Elektrougli () is a town in Noginsky District of Moscow Oblast, Russia, located on the Moscow–Nizhny Novgorod railway, east of Moscow and southeast of Noginsk, the administrative center of the district. Population:
In 2007, the construction of an expansion to the Svetliy block was projected, supposed to have taken place on the territories of the abandoned, unused radiocenter and its surroundings. The buildings in the new neighborhood would have varying floor count buildings, complete with the necessary infrastructure. On top of that, a cottage block, named "Papillon", was projected. The development project was put together by Sergei Tsitsin's architecture workshop, part of the "MonArch" concern, founded in 2003 by Sergei Ambartsumian, one of Vladimir Resin's, the head of the capital's building complex, deputees.
Another project to build a toll highway from Moscow to Orekhovo-Zuevo through Noginsk supported the attractiveness of the future neighborhood. Initially, the living area attained by constructing the neighborhood was to be transferred to Moscow's ownership, to later be divided among those queued up in social programs. But in 2009, Moscow announced having withdrawn from the project.
In the beginning of 2008, economist Yuriy Razovskiy expressed his concerns about the prospects of such an ambitious project, costing an estimated $1 billion. He highlighted the lack of modern sewage treatment, clean potable water, and adequate social and transport infrastructure in Elektrougli, as well as the absence of modern hospitals and maternity wards. According to him, it was all a matter of insufficient competence, when it all boiled down to a marketing campaign featuring nothing but billboards along the Nosovikninskoe highway.
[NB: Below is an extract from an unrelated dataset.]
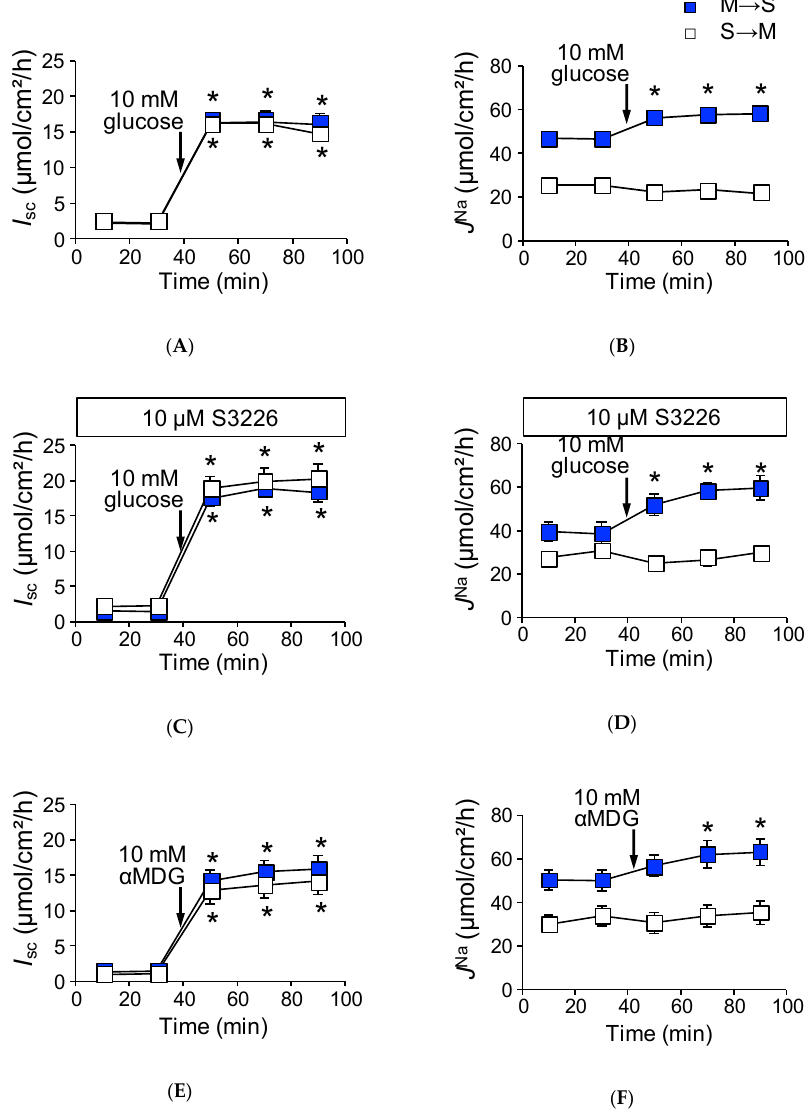
Figure 1. Activation of SGLT1 increases unidirectional mucosal to serosal 22 Na + fluxes under short-circuit conditions in wild-type mice: Glucose-induced short-circuit current changes ( I sc ) ( A ) and 22 Na + unidirectional flux changes ( J Na ) ( B ) were measured simultaneously in Ussing chambers, as described in the Materials and Methods. After measure basal I sc and J Na during the initial 30 min (squares represent mean of 9 and 8 measurements mucosal to serosal (M to S) and serosal to mucosal (S to M), respectively), glucose was added to the mucosal side, indicated by arrows ( n = 9 and 8, M to S and S to M, respectively). The e ff ects of S3226 on glucose-induced I sc ( C ), and J Na ( D ). Thirty minutes before initiation of measurement, 10 µ M S3226 was added to the mucosal side ( n = 5 and 5, M to S and S to M, respectively). Non-metabolizable sugar alpha methyl- d -glucose ( α MDG) increase of I sc ( E ) and J Na ( F ) ( n = 6 and 6, M to S and S to M, respectively). Closed squares indicate mucosal to serosal unidirectional 22 Na + fluxes ( J Na MS ) and open squares indicate mucosal to serosal 22 Na + fluxes ( J Na SM ). Each point represents the mean ± SE. Where error bars are absent, they are smaller than the symbol used. * p < 0.05 as compared with the baseline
By 2012, of all that was projected, only the foundation pit for one of the buildings of the first construction queue was dug. Busov, the head of Elektrougli, wrote everything off to the incompetence of the ex-head-contractor. From 2010 to 2012, a set of claims to the company behind the project were considered by Moscow's arbitration court. This led to 17 million rubles being transferred from the construction company to the architecture workshop.